El Festival Internacional de Cine de San Sebastián ha anunciado una retrospectiva integral dedicada a la guionista, dramaturga y novelista estadounidense Lillian Hellman, una de las voces más influyentes y complejas del Hollywood clásico. El ciclo, que se celebrará en la 73ª edición del certamen entre el 19 y el 27 de septiembre, estará compuesto por dieciséis largometrajes que abarcan desde 1935 hasta 1999, y que representan tanto sus adaptaciones teatrales como colaboraciones cinematográficas de alto impacto.
Una obra cinematográfica imprescindible para entender Hollywood
La programación incluye títulos esenciales como La loba (1941), dirigida por William Wyler y protagonizada por Bette Davis, basada en la obra homónima de Hellman. Este filme se suma a otras colaboraciones destacadas entre ambos, como Esos tres (1936), adaptación de The Children’s Hour, que tuvo una segunda versión bajo su título original en 1961, con Audrey Hepburn y Shirley MacLaine como protagonistas. También forman parte del ciclo Calle sin salida (1937) y El forastero (1940), esta última con aportes de Hellman sin acreditación oficial.
Estas cintas ejemplifican la dedicación narrativa y la rica temática de una autora que trató intensamente temas sociales, éticos y políticos, enfrentando siempre la polémica sin temor. La retrospectiva pretende proporcionar una mirada extensa sobre la influencia de Hellman en el desarrollo del cine estadounidense, abarcando desde el drama social hasta el western, incluyendo el cine negro y la crítica ideológica.
La jauría humana y la fuerza de sus convicciones
Uno de los puntos culminantes del ciclo es La jauría humana (1966), dirigida por Arthur Penn y con un reparto estelar encabezado por Marlon Brando, Jane Fonda y Robert Redford. Este filme, con guion de Hellman, representa un momento de madurez creativa y política en su carrera. La escritora se mantuvo firme en sus principios a lo largo de toda su vida, incluso frente a la persecución del Comité de Actividades Antiestadounidenses durante la Guerra Fría, un hecho que reforzó su imagen de intelectual comprometida.

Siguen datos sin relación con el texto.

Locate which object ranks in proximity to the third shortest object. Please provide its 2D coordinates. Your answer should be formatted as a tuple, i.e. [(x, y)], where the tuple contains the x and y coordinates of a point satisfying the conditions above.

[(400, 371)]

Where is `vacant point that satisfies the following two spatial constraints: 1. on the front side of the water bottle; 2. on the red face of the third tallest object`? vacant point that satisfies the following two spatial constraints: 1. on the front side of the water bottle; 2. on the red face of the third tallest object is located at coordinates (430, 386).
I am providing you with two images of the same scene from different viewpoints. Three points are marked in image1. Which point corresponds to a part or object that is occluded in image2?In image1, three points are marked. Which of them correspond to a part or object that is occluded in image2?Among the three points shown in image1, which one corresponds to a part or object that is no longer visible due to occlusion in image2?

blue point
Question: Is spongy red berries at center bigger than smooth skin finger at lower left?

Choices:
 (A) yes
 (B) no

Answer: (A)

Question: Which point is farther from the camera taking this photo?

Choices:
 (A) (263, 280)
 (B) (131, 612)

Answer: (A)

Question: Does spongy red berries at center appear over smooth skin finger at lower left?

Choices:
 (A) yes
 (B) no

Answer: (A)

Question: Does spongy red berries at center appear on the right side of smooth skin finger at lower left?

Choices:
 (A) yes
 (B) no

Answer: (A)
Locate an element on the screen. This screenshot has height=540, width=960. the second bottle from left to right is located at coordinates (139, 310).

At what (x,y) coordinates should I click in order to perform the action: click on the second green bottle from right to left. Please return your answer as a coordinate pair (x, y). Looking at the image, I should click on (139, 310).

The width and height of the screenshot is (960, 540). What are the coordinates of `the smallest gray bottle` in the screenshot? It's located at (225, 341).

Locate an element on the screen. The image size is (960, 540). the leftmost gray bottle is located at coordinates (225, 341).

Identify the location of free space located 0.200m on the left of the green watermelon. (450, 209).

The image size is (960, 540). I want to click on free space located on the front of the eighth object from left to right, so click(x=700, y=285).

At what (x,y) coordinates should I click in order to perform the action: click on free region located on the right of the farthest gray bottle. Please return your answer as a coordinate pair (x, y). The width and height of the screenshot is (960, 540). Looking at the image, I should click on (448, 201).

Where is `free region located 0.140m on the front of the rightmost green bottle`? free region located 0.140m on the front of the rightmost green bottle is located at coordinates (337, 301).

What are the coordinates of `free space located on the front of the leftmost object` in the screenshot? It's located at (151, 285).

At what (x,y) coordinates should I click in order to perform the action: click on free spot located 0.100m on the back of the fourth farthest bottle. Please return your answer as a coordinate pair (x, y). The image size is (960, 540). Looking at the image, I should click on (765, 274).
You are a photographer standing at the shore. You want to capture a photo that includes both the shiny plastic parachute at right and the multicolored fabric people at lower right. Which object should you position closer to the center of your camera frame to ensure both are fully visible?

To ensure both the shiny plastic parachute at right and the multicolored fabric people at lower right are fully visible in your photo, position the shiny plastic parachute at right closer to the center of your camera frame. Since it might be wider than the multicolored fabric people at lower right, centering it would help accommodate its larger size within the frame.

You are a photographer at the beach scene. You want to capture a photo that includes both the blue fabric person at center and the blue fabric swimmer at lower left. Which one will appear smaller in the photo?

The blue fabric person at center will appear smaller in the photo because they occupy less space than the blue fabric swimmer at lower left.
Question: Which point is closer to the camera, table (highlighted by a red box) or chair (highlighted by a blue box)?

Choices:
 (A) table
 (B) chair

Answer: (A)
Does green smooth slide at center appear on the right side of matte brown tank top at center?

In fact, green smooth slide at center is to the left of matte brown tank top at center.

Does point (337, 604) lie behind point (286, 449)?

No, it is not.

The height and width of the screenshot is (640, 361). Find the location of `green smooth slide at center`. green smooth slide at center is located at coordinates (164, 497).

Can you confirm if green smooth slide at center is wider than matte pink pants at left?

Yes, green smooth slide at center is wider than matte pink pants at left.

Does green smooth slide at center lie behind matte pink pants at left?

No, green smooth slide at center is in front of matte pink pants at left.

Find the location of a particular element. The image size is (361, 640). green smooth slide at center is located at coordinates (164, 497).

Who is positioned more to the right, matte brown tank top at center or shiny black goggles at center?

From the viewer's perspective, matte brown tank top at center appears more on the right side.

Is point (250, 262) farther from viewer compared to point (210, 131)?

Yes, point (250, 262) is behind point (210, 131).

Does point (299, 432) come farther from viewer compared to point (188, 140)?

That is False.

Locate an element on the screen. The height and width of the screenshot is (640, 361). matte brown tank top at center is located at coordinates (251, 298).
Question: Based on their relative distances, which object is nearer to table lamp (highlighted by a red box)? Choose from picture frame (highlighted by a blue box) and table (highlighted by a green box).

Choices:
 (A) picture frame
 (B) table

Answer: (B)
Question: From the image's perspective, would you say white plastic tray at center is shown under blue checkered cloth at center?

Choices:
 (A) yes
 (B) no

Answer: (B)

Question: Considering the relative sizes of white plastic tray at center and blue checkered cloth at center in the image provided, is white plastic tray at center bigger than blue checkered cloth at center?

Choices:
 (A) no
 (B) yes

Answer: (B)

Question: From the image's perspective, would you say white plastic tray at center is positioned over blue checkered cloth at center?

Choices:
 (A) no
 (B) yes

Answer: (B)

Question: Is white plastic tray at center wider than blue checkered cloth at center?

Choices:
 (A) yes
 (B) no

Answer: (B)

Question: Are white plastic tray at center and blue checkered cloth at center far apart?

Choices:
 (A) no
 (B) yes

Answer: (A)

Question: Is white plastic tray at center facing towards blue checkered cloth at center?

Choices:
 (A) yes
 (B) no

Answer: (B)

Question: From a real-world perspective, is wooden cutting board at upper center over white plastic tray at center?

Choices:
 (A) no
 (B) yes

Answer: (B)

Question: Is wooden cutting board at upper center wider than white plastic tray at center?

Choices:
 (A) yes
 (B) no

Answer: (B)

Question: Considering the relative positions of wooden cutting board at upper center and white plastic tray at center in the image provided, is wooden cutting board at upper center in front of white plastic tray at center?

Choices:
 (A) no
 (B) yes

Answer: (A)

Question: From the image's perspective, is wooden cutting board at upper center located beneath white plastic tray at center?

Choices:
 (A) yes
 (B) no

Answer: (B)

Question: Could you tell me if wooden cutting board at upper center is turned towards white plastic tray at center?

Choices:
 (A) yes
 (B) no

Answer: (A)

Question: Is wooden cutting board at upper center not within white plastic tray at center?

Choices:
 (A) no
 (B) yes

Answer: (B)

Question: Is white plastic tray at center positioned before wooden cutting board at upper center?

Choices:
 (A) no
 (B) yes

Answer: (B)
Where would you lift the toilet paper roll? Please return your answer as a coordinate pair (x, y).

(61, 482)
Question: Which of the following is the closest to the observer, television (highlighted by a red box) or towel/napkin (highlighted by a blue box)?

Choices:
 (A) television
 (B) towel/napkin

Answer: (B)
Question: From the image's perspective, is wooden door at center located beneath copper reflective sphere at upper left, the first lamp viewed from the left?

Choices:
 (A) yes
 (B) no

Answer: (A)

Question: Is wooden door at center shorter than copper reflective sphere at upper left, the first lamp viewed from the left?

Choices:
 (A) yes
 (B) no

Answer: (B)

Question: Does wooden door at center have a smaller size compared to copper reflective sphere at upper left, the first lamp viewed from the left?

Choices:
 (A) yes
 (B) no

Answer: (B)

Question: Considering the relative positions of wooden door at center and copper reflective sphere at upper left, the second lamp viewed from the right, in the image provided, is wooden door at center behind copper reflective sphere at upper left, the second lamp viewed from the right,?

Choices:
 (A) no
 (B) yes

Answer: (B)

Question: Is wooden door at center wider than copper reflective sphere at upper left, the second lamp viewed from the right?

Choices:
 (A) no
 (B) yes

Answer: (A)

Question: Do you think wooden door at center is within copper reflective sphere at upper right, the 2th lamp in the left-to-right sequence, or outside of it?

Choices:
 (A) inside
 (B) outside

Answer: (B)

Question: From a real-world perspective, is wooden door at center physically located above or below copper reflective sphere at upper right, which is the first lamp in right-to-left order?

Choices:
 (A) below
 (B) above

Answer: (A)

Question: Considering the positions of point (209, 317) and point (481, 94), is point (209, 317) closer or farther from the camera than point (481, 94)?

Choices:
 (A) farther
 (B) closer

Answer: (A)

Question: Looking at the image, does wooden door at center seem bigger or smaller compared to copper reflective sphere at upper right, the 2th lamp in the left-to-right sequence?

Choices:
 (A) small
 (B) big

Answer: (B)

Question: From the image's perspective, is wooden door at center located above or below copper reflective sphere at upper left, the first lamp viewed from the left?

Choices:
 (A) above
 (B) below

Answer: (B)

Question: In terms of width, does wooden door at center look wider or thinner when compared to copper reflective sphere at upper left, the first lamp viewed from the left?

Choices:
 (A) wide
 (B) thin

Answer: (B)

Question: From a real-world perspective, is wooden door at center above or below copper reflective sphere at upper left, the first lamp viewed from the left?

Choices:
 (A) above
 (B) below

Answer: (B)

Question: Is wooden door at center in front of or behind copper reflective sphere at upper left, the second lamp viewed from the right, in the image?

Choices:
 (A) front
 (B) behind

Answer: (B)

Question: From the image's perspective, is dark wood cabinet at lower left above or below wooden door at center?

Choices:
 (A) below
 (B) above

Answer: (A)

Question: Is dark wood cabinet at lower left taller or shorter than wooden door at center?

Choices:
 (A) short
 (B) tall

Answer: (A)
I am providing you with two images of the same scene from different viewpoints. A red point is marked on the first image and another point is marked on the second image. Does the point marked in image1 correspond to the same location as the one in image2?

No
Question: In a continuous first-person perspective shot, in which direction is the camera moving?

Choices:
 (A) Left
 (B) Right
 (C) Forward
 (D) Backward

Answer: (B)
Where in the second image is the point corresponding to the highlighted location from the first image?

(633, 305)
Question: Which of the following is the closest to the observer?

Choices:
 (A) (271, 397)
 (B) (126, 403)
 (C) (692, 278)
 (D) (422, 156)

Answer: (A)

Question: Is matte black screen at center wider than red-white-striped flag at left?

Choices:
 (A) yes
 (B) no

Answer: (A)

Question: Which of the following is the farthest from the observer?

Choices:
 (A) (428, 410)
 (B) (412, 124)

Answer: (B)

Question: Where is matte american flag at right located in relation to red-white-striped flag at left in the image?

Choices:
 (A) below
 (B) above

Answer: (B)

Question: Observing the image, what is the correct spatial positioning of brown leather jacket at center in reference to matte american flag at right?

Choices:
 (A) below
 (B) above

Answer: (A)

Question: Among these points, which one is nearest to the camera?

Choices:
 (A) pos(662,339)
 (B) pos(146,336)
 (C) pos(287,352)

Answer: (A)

Su vínculo con el escritor Dashiell Hammett, figura emblemática del género negro y militante de izquierda, también tuvo una fuerte influencia ideológica y creativa. Juntos trabajaron en Alarma en el Rin (1943), una cinta que alerta sobre el avance del fascismo en Europa y que refleja el posicionamiento político de ambos autores.
Memoria y cine: Hellman en primera persona
El ciclo no se limita a sus obras de ficción. También incluye películas que retratan aspectos biográficos de Hellman, como Julia (1977), dirigida por Fred Zinnemann, basada en su libro de memorias Pentimento. En ella, Jane Fonda interpreta a la propia Hellman en una historia de reencuentro con una amiga de la infancia en el contexto del ascenso del nazismo. La cinta obtuvo reconocimiento internacional y contribuyó a consolidar el legado literario y moral de la autora.
La retrospectiva concluye con Dash and Lilly (1999), una producción para televisión dirigida por Kathy Bates que explora la compleja relación entre Hellman y Hammett, cerrando así un arco narrativo y temporal que recorre más de seis décadas de cine e historia.
Un tributo respaldado por instituciones cinematográficas
La propuesta, llevada a cabo por el Festival de San Sebastián junto a la Filmoteca Vasca y con el apoyo de Filmoteca Española, también presentará un libro monográfico titulado Lillian Hellman. Ficción, memoria y compromiso. Esta obra, supervisada por el crítico Quim Casas, contará con artículos de María Adell, Hannah McGill y Nuria Vidal, y proporcionará un estudio detallado sobre Hellman, su obra literaria, su impacto cultural y su compromiso político.
Este homenaje en formato de ciclo fílmico y reflexión académica sitúa a Lillian Hellman como una figura esencial para comprender el cine del siglo XX desde una perspectiva autoral y comprometida. La selección programada no solo pone en valor su obra cinematográfica, sino que también permite redescubrir a una autora cuya voz desafiante sigue resonando en un mundo que continúa debatiéndose entre la memoria, la ficción y la ética.